> _Passage for review_:
The sudo systemctl edit nginx command write nginx config in /etc/systemd/system/nginx.service.d/override.conf, you can use cat to see its content.

$ cat /etc/systemd/system/nginx.service.d/override.conf
[Service]
Restart=always

You can also check the full config of nginx service unit file by systemctl cat nginx.service

$ systemctl cat nginx.service
# /lib/systemd/system/nginx.service
# Stop dance for nginx
# =======================
#
# ExecStop sends SIGSTOP (graceful stop) to the nginx process.
# If, after 5s (--retry QUIT/5) nginx is still running, systemd takes control
# and sends SIGTERM (fast shutdown) to the main process.
# After another 5s (TimeoutStopSec=5), and if nginx is alive, systemd sends
# SIGKILL to all the remaining processes in the process group (KillMode=mixed).
#
# nginx signals reference doc:
# http://nginx.org/en/docs/control.html
#
[Unit]
Description=A high performance web server and a reverse proxy server
Documentation=man:nginx(8)
After=network.target

[Service]
Type=forking
PIDFile=/run/nginx.pid
ExecStartPre=/usr/sbin/nginx -t -q -g 'daemon on; master_process on;'
ExecStart=/usr/sbin/nginx -g 'daemon on; master_process on;'
ExecReload=/usr/sbin/nginx -g 'daemon on; master_process on;' -s reload
ExecStop=-/sbin/start-stop-daemon --quiet --stop --retry QUIT/5 --pidfile /run/nginx.pid
TimeoutStopSec=5
KillMode=mixed

[Install]
WantedBy=multi-user.target

# /etc/systemd/system/nginx.service.d/override.conf
[Service]
Restart=always

Then start nginx service:

$ sudo systemctl start nginx
$ systemctl status nginx
● nginx.service - A high performance web server and a reverse proxy server
     Loaded: loaded (/lib/systemd/system/nginx.service; enabled; vendor preset: enabled)

> _Required action 1_:
Write out the nginx service text starting at "# After another" and ending at "Documentation=man:nginx(8)", switching "SIGKILL" to "SIGQUIT".
> _Required action 2_:
Transcribe the records starting at the line that contains "Output key: every" and ending at the line that contains "0.021768, -0.195208, 1.052538]]", keeping both of those lines.
The nginx service text and the records have nothing to do with each other.

> _Provided material_:
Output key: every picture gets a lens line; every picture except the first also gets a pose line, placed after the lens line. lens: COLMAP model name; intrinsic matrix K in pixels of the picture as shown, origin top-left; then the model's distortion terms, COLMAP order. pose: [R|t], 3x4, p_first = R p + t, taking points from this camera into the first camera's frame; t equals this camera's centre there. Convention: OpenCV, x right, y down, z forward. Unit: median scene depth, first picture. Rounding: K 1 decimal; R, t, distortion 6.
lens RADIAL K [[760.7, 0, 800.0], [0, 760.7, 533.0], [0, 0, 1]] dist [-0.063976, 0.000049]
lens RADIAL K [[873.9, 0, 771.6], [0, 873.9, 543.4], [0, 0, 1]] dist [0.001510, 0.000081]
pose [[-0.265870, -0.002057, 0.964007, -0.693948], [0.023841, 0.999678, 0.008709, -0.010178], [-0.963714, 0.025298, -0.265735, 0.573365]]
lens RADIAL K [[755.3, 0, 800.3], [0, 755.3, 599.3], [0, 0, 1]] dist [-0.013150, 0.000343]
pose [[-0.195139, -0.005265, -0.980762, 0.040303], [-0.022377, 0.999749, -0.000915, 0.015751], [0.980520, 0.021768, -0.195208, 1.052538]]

--

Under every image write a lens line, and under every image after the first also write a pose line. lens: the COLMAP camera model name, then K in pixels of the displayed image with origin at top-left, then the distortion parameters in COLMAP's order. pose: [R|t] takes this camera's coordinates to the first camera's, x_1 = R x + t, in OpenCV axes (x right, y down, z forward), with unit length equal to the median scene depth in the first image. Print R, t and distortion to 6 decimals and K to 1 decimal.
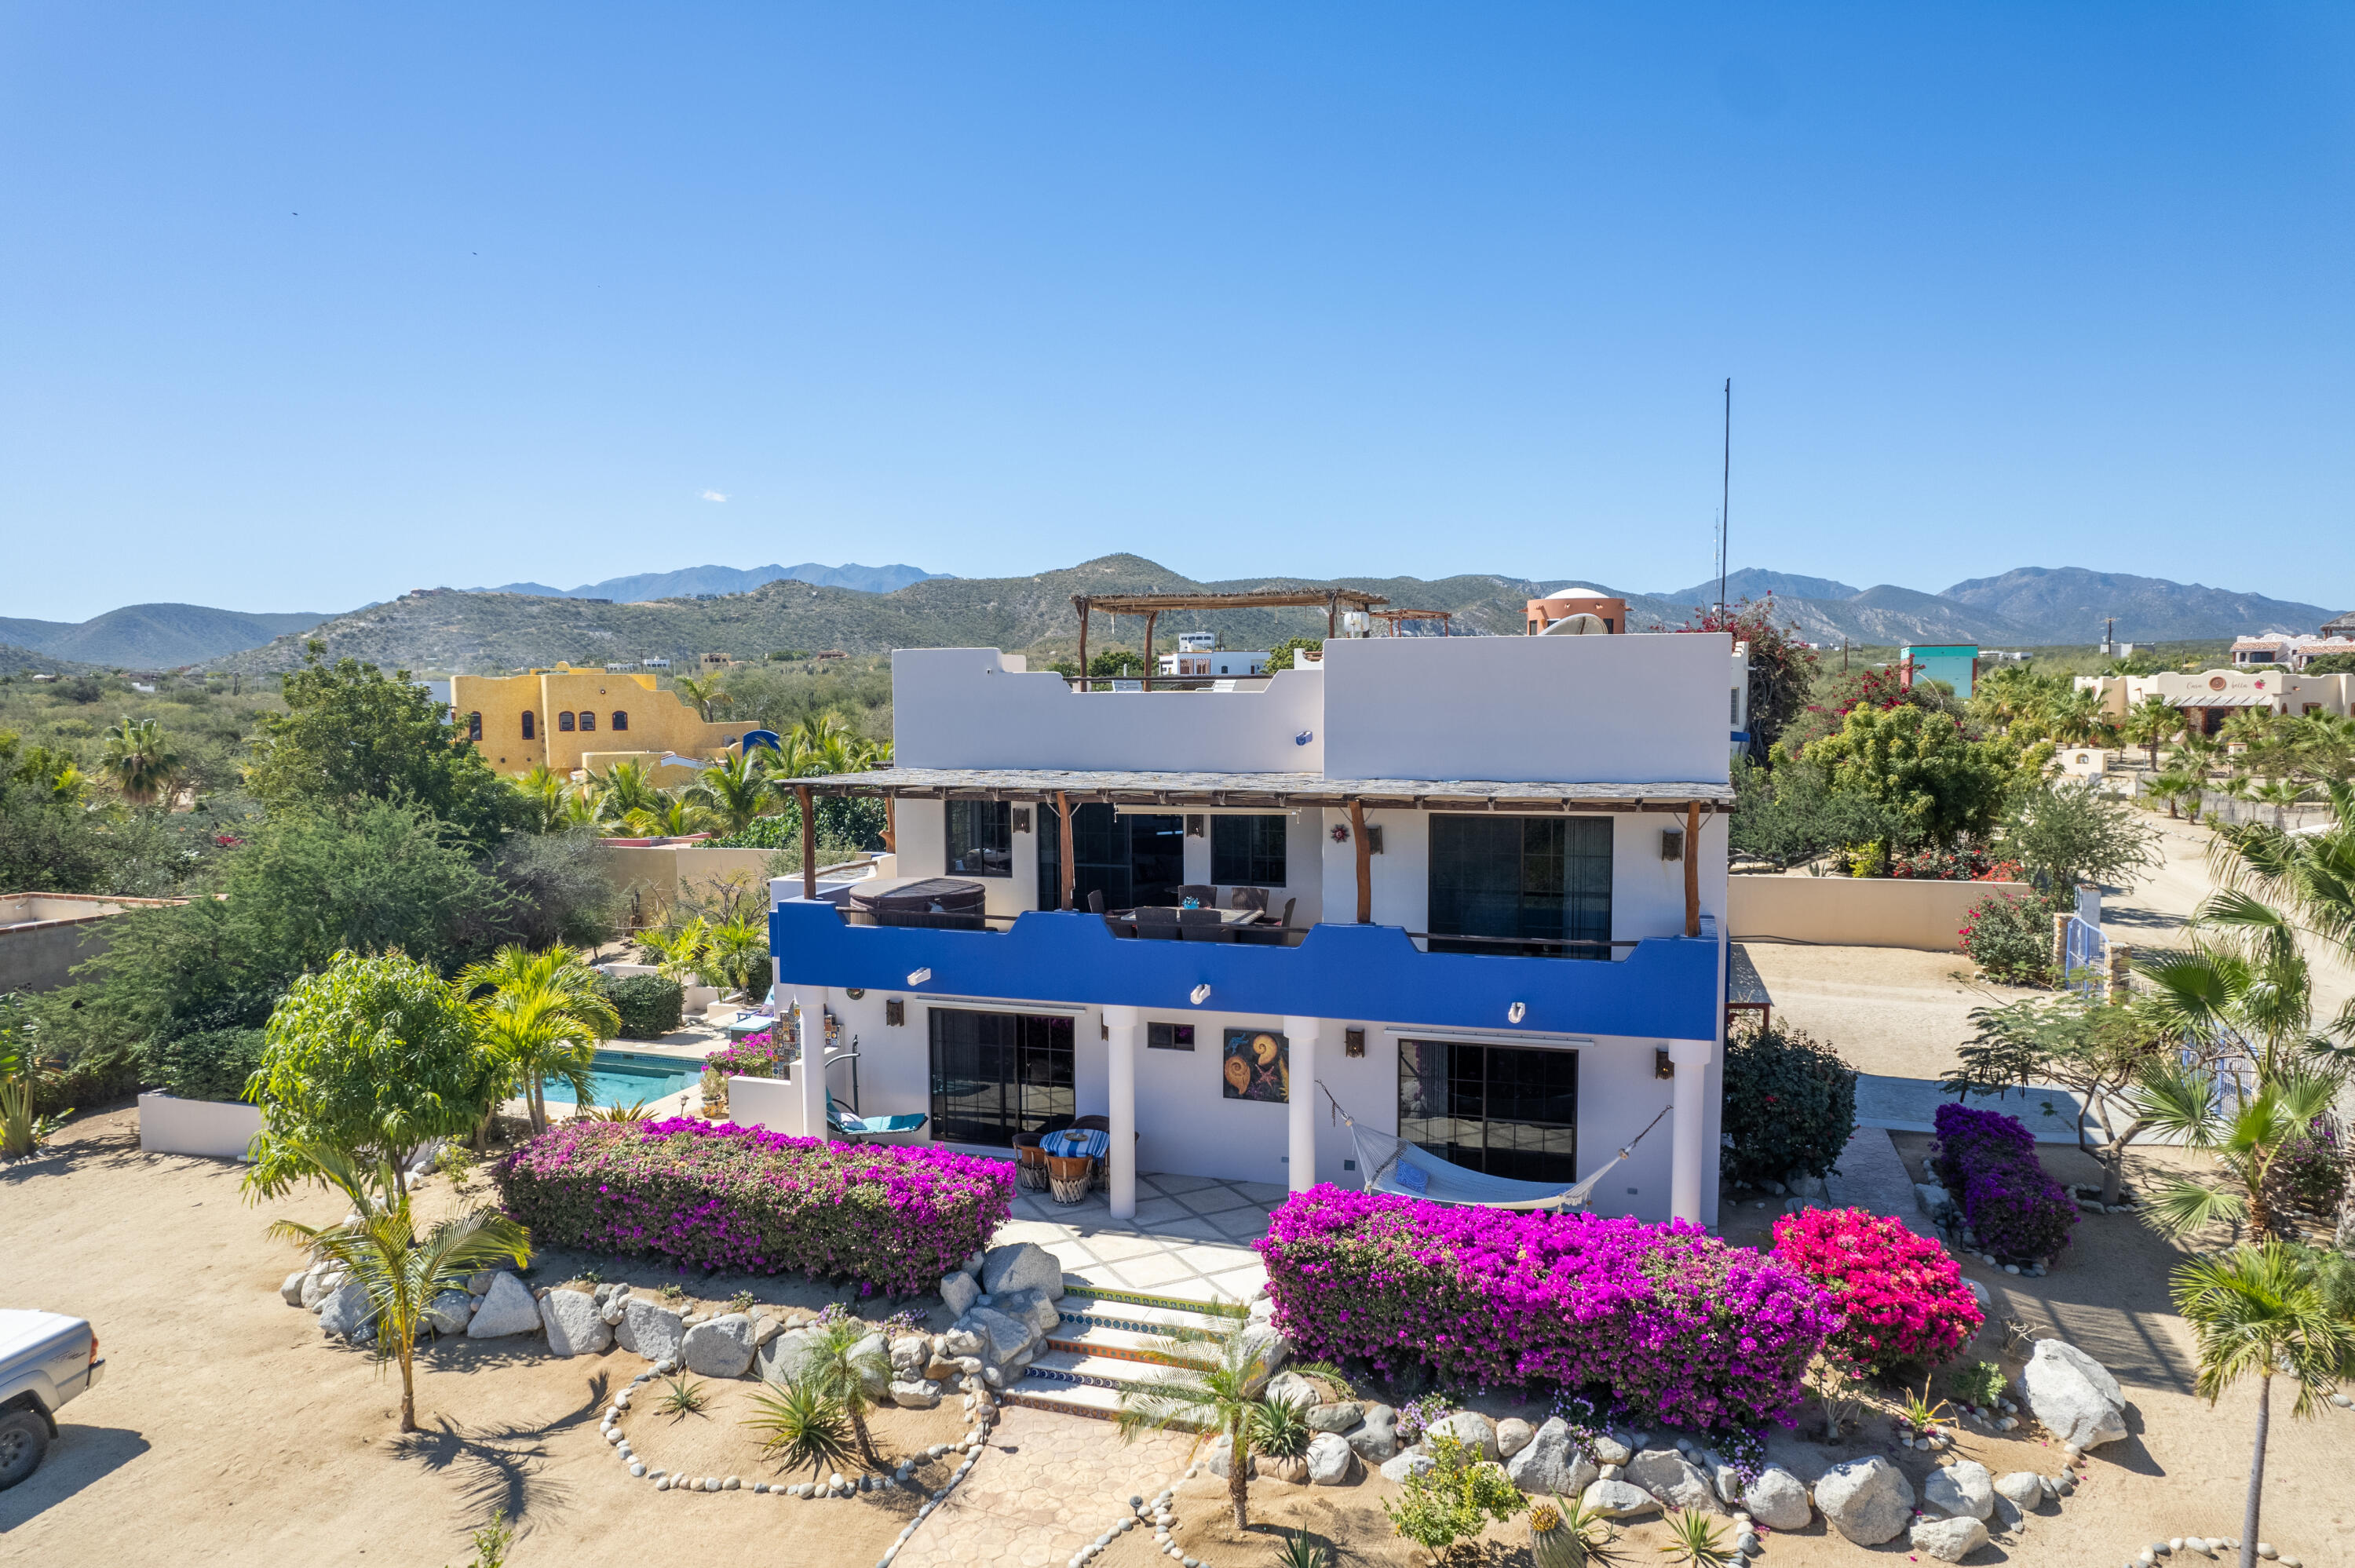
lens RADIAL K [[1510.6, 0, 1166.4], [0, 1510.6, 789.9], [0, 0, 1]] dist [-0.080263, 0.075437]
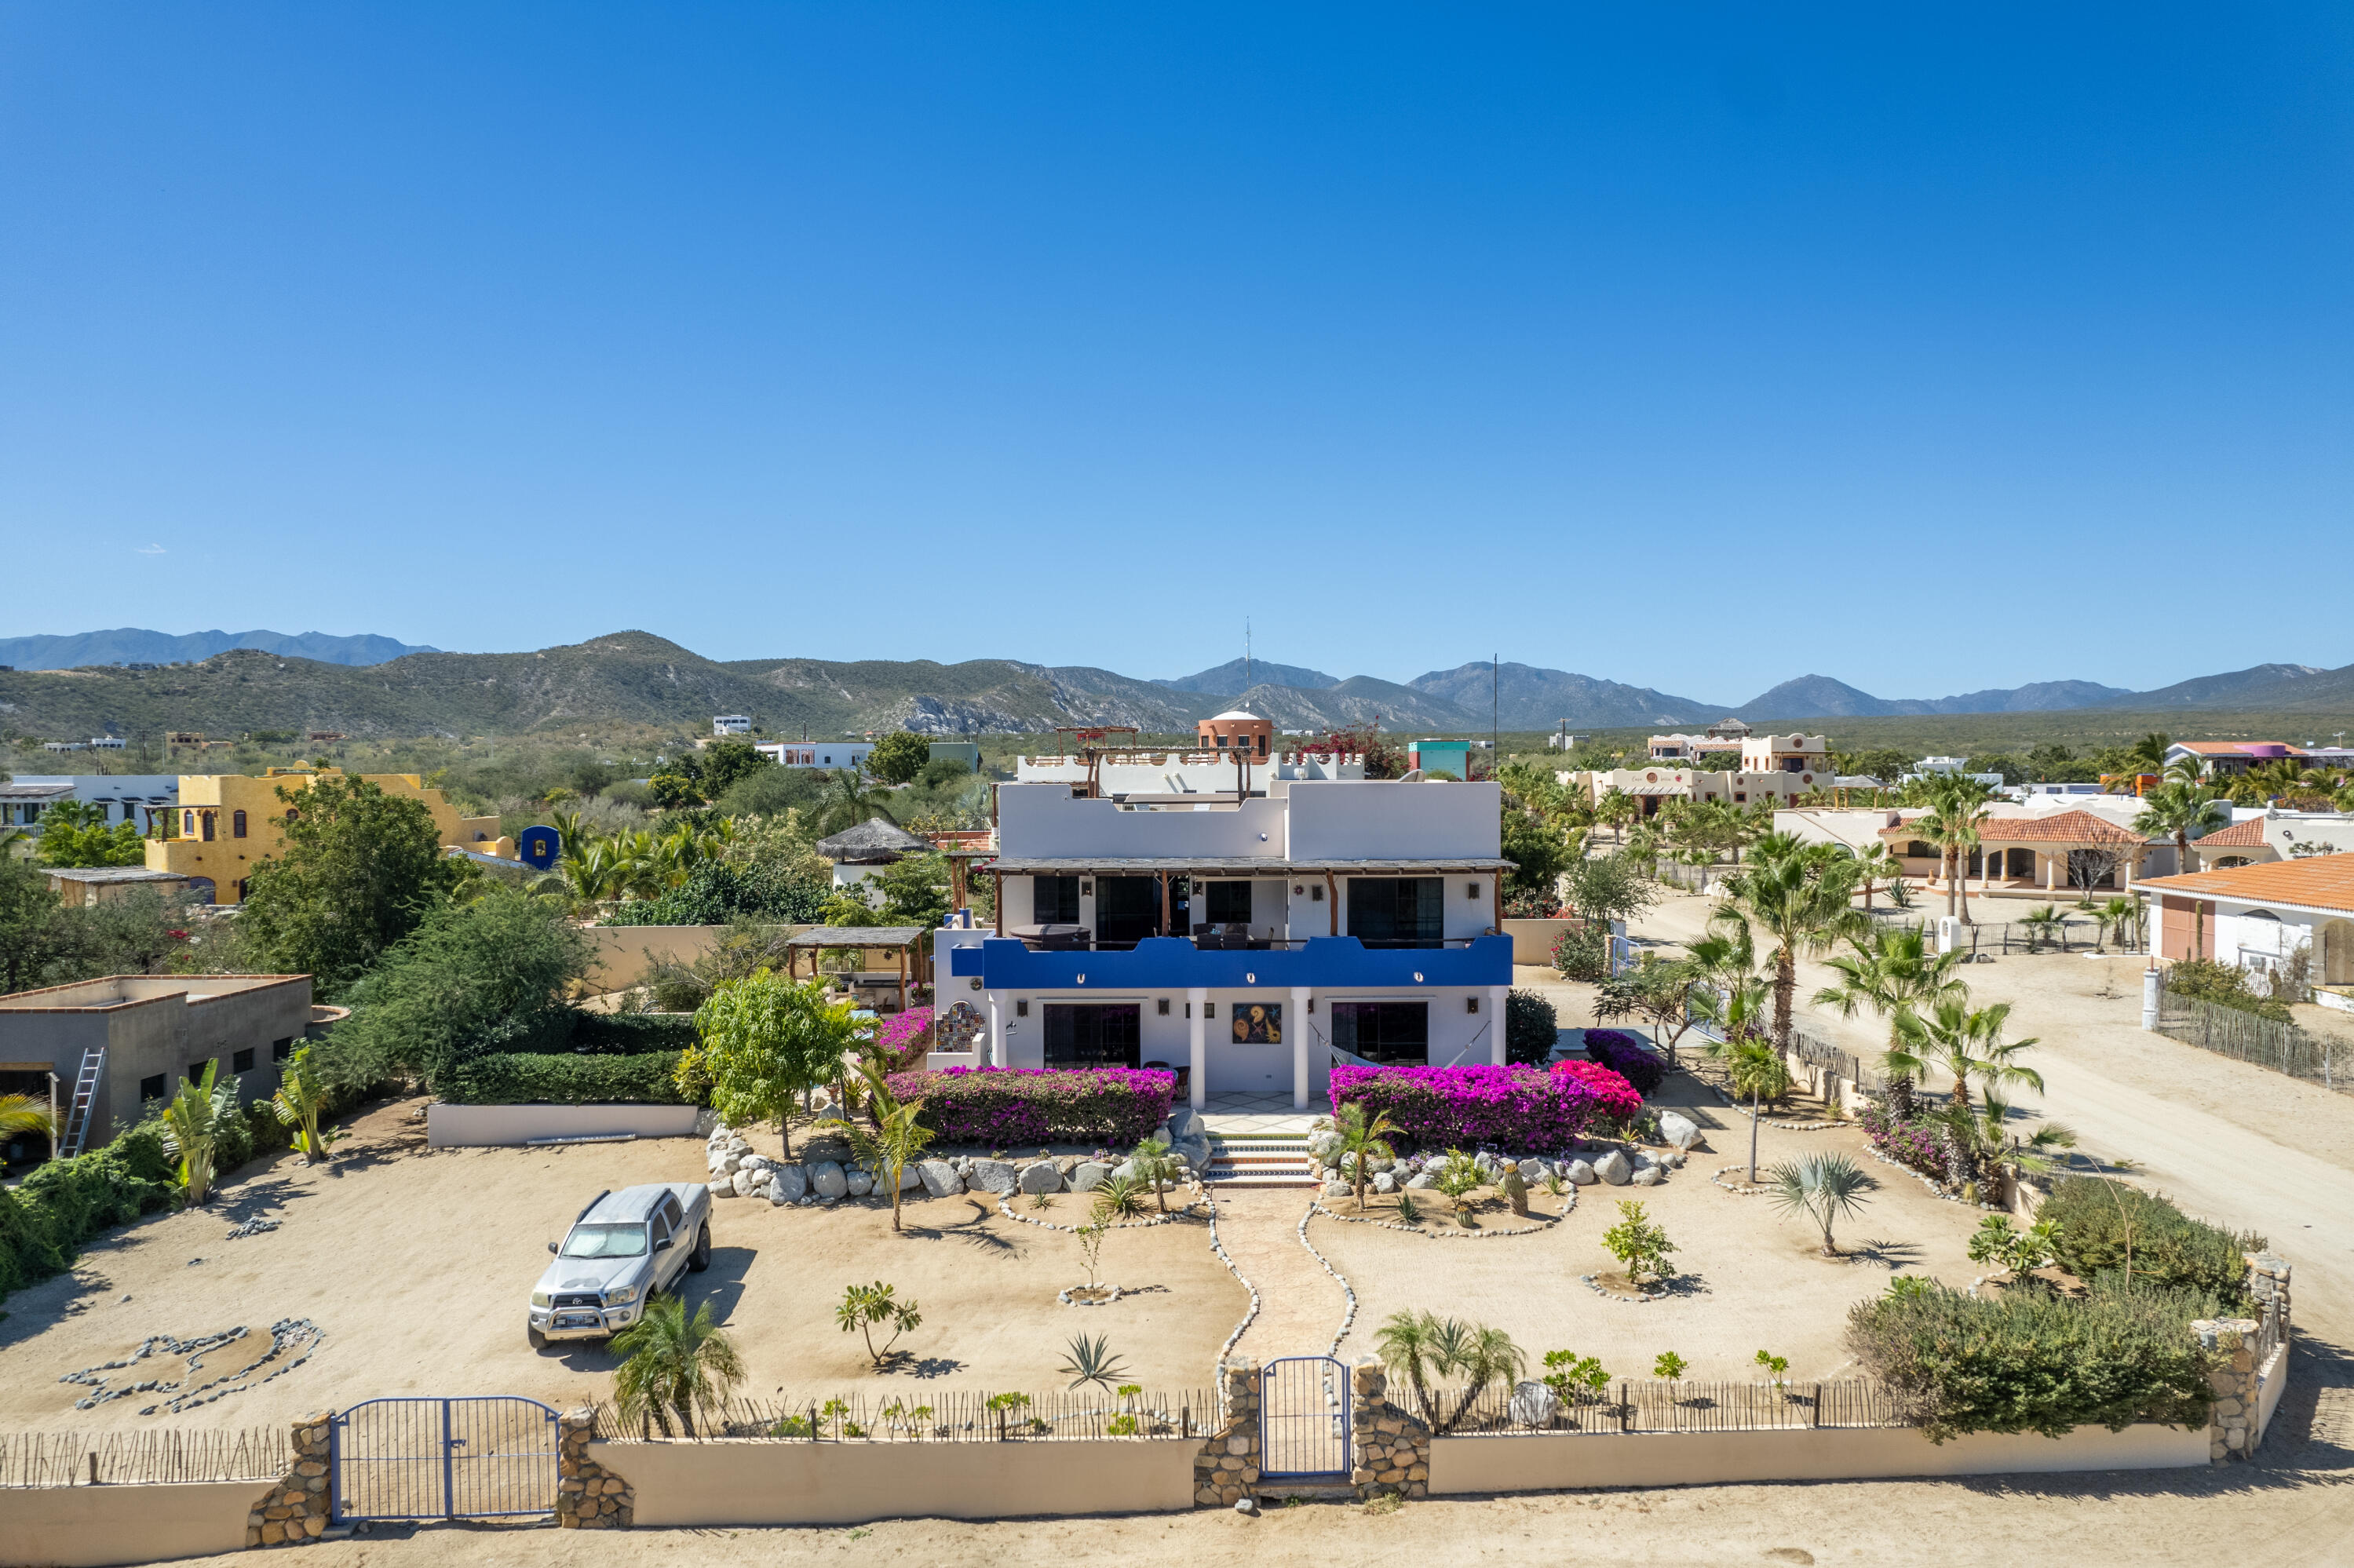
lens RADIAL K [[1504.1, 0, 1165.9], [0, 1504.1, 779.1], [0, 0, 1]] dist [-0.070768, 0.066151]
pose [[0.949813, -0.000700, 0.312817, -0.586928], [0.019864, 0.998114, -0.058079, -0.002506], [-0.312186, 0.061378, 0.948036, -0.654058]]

> _Exercise response 1_:
# After another 5s (TimeoutStopSec=5), and if nginx is alive, systemd sends
# SIGQUIT to all the remaining processes in the process group (KillMode=mixed).
#
# nginx signals reference doc:
# http://nginx.org/en/docs/control.html
#
[Unit]
Description=A high performance web server and a reverse proxy server
Documentation=man:nginx(8)

> _Exercise response 2_:
Output key: every picture gets a lens line; every picture except the first also gets a pose line, placed after the lens line. lens: COLMAP model name; intrinsic matrix K in pixels of the picture as shown, origin top-left; then the model's distortion terms, COLMAP order. pose: [R|t], 3x4, p_first = R p + t, taking points from this camera into the first camera's frame; t equals this camera's centre there. Convention: OpenCV, x right, y down, z forward. Unit: median scene depth, first picture. Rounding: K 1 decimal; R, t, distortion 6.
lens RADIAL K [[760.7, 0, 800.0], [0, 760.7, 533.0], [0, 0, 1]] dist [-0.063976, 0.000049]
lens RADIAL K [[873.9, 0, 771.6], [0, 873.9, 543.4], [0, 0, 1]] dist [0.001510, 0.000081]
pose [[-0.265870, -0.002057, 0.964007, -0.693948], [0.023841, 0.999678, 0.008709, -0.010178], [-0.963714, 0.025298, -0.265735, 0.573365]]
lens RADIAL K [[755.3, 0, 800.3], [0, 755.3, 599.3], [0, 0, 1]] dist [-0.013150, 0.000343]
pose [[-0.195139, -0.005265, -0.980762, 0.040303], [-0.022377, 0.999749, -0.000915, 0.015751], [0.980520, 0.021768, -0.195208, 1.052538]]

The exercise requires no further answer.